Teaching, researching and producing blueprints for tax policy that can potentially affect the entire nation — that is the daily life of two UC Berkeley professors who are currently working with Sen. Elizabeth Warren, D-Massachusetts, to address the issue of wealth disparity in the United States.
Campus professor of economics Emmanuel Saez and assistant professor of economics Gabriel Zucman are currently collaborating with Warren to create a tax plan that would change how wealth is taxed.
Warren, a Democratic 2020 presidential candidate, has proposed a 2 percent annual tax on American households with net worths above $50 million and an additional 1 percent tax on net worths above $1 billion. Saez and Zucman have been helping Warren to determine the numbers.
“Warren has been a champion for protecting middle class wealth from predatory lenders,” Saez said in an email. “Combining progressive wealth taxation with policies to rebuild middle class wealth is exactly what the United States needs to ensure vibrant and equitable growth for the future.”
According to Saez, the proposed policy would raise “sorely needed” tax revenue for public works. He added that though “modest in size,” the wealth tax could raise almost $3 trillion in 10 years.
In a letter to Warren, Saez and Zucman presented research showing that the top 0.1 percent wealth share increased from 7 percent in the late 1970s to about 20 percent in recent years. They also noted that the wealth share of the bottom 90 percent has decreased from 35 percent in the late 1970s to about 25 percent today.
“Democracies become oligarchies when wealth is too concentrated,” Saez said in an email. “A progressive wealth tax is the most direct policy tool to curb the growing concentration of wealth in the United States.”

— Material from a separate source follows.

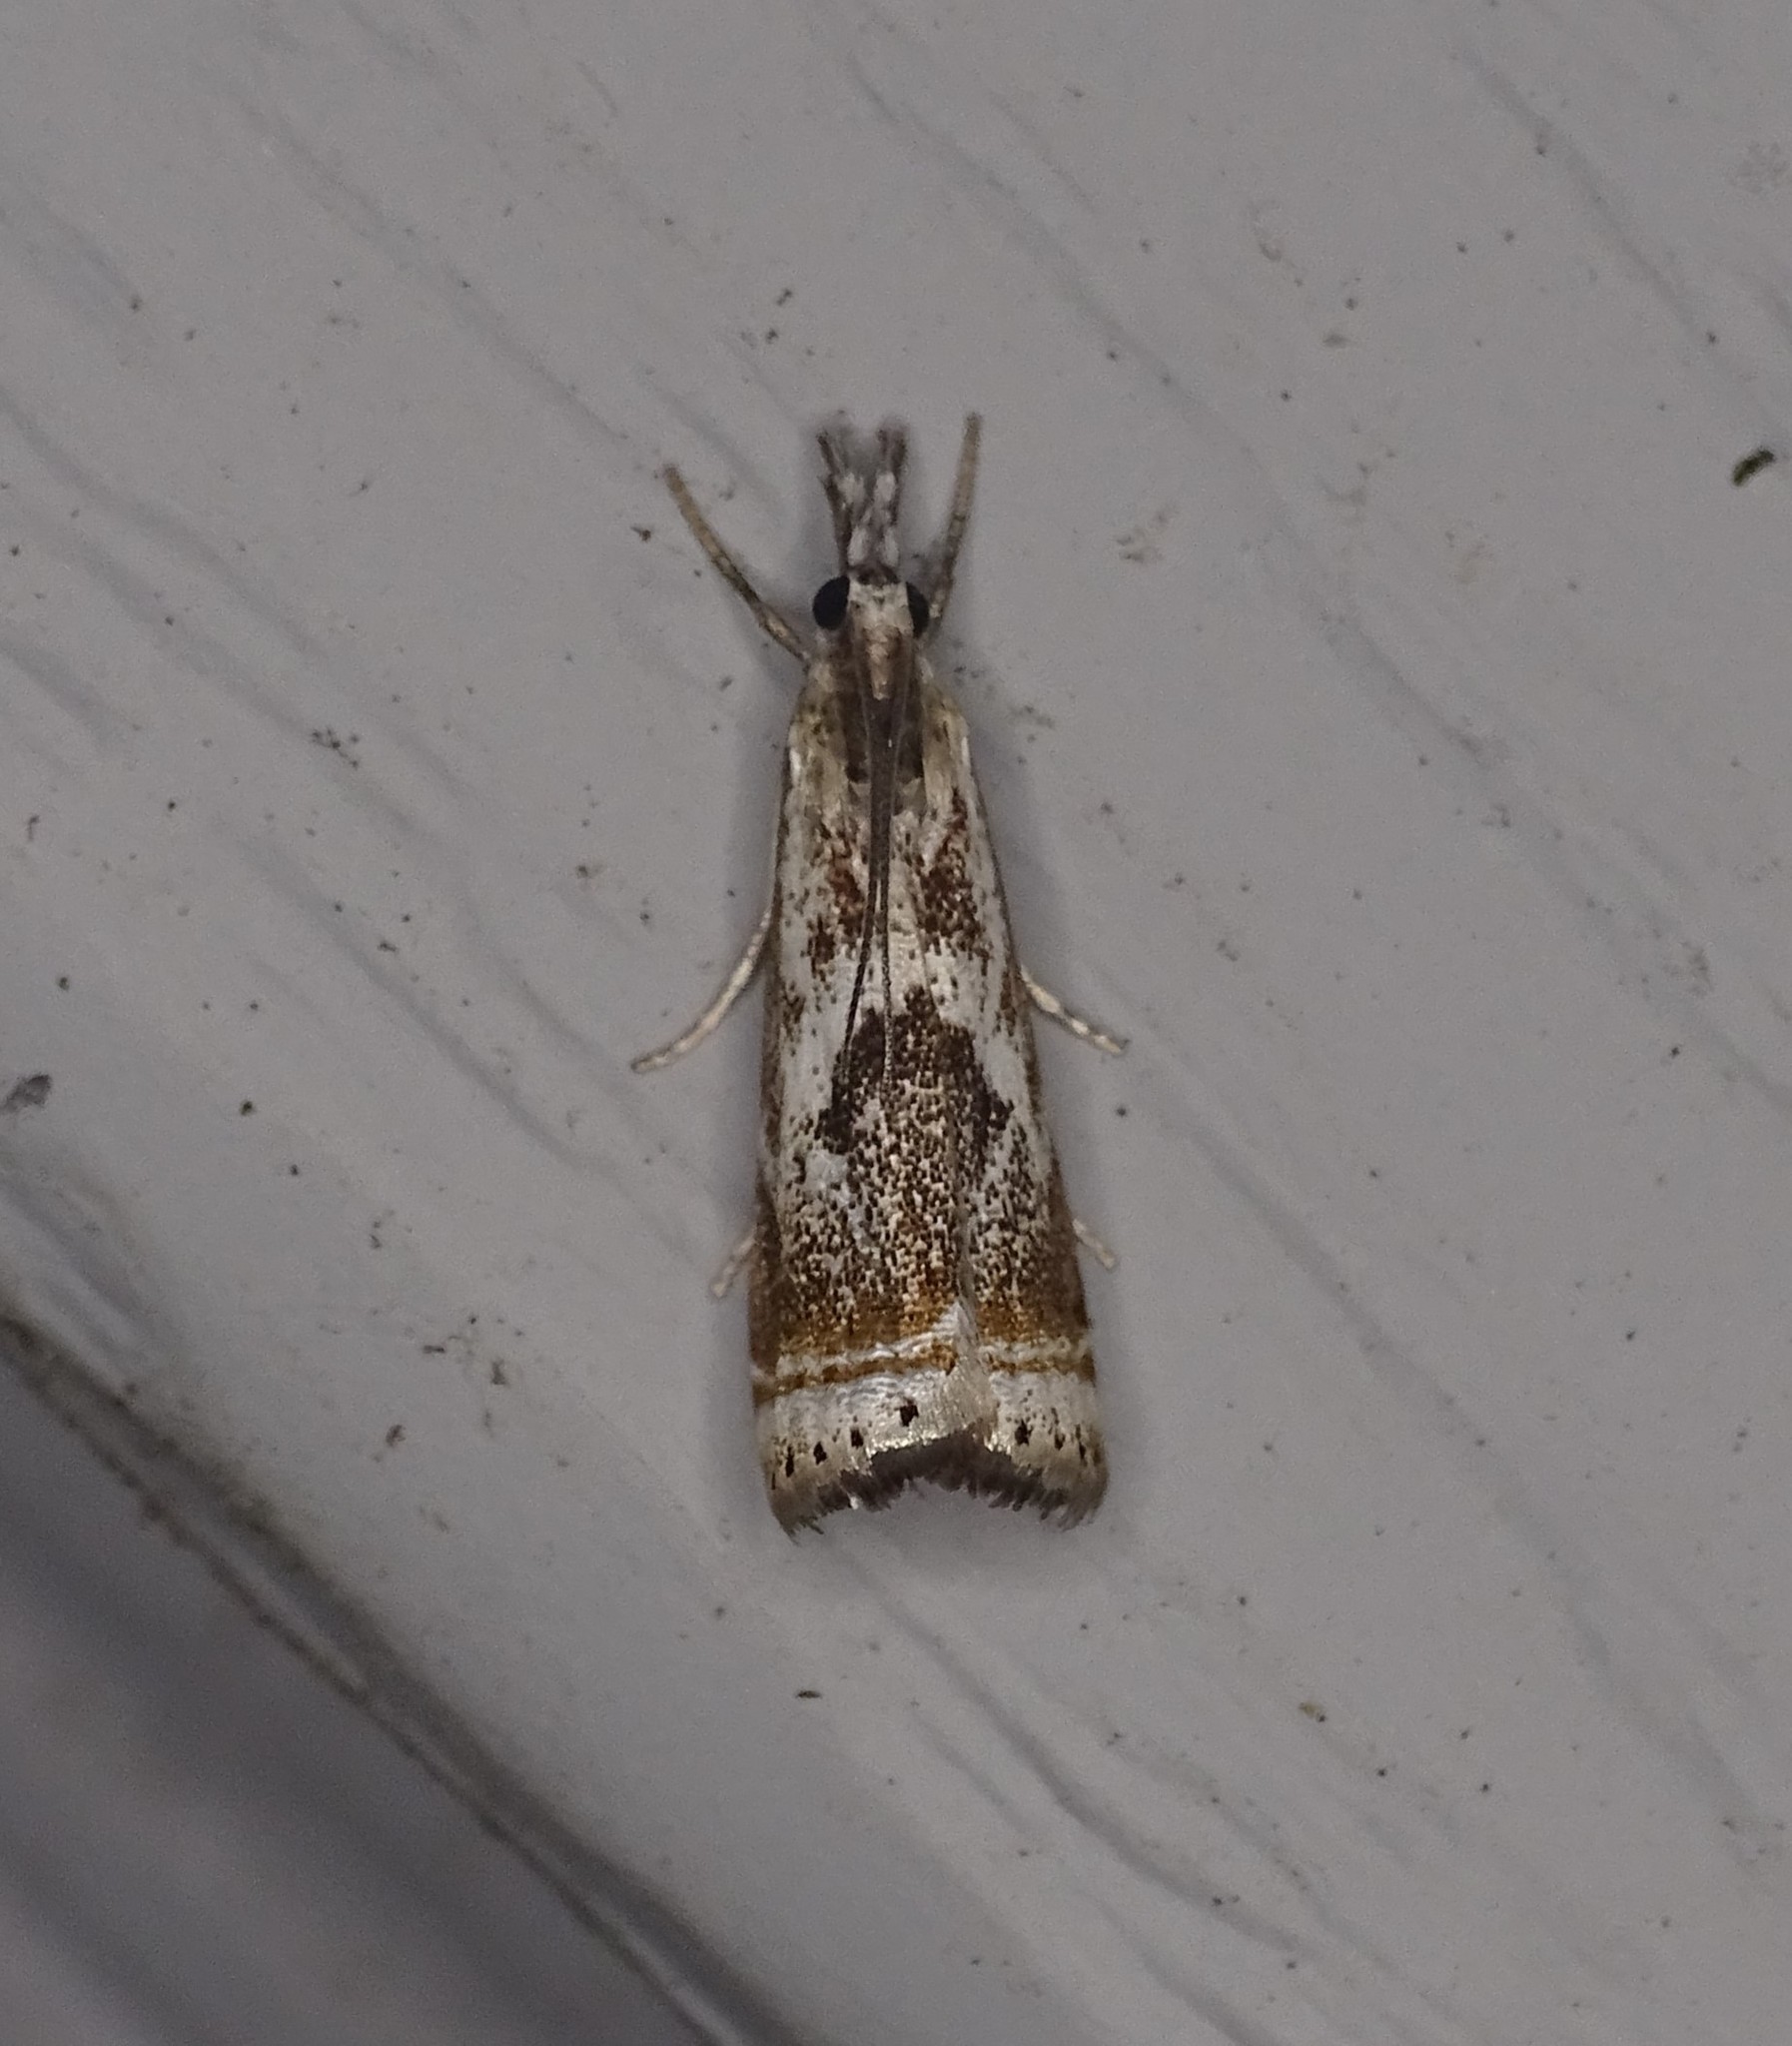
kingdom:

Eric Harris Bernstein, a master’s degree candidate at the UC Berkeley’s Goldman School of Public Policy, said he is excited to see UC Berkeley lead the path to a new level of taxation and inequality analysis because there are not many “mainstream” economists addressing this issue. He added that many of UC Berkeley’s economists have contributed to work that has moved the conversation surrounding tax policy in a more progressive direction in recent years.
Zucman and Bernstein said the current tax policy in the United States has negative effects on democratic political structures.
“Once you convert your economic power to political power, you can increase your economic power through policy, (and) also through policy, (you can) further increase your political power,” Bernstein said.
Though the current income tax structure is “facially progressive,” according to Goldman School graduate student Annie McDonald, it is “incredibly regressive” when looking at its impacts on taxpayers. Since the rich can avoid taxes on assets, “the impact of that tax is going to be much more significant on the person who’s barely scraping by.”
McDonald added that because “wealth begets wealth,” it is very difficult for groups of people who have been historically discriminated against to achieve the same financial success. A wealth tax is a redistributive policy that would help to level the playing field.
“The United States is the birthplace of progressive taxation. It’s the country that has pioneered the sharply progressive taxation of income and estates, two of the most important fiscal innovations of the 20th century,” Zucman said in an email. “The time has come again for the United States to pave the way towards a modern tax system, adapted to the challenges of the 21st century.”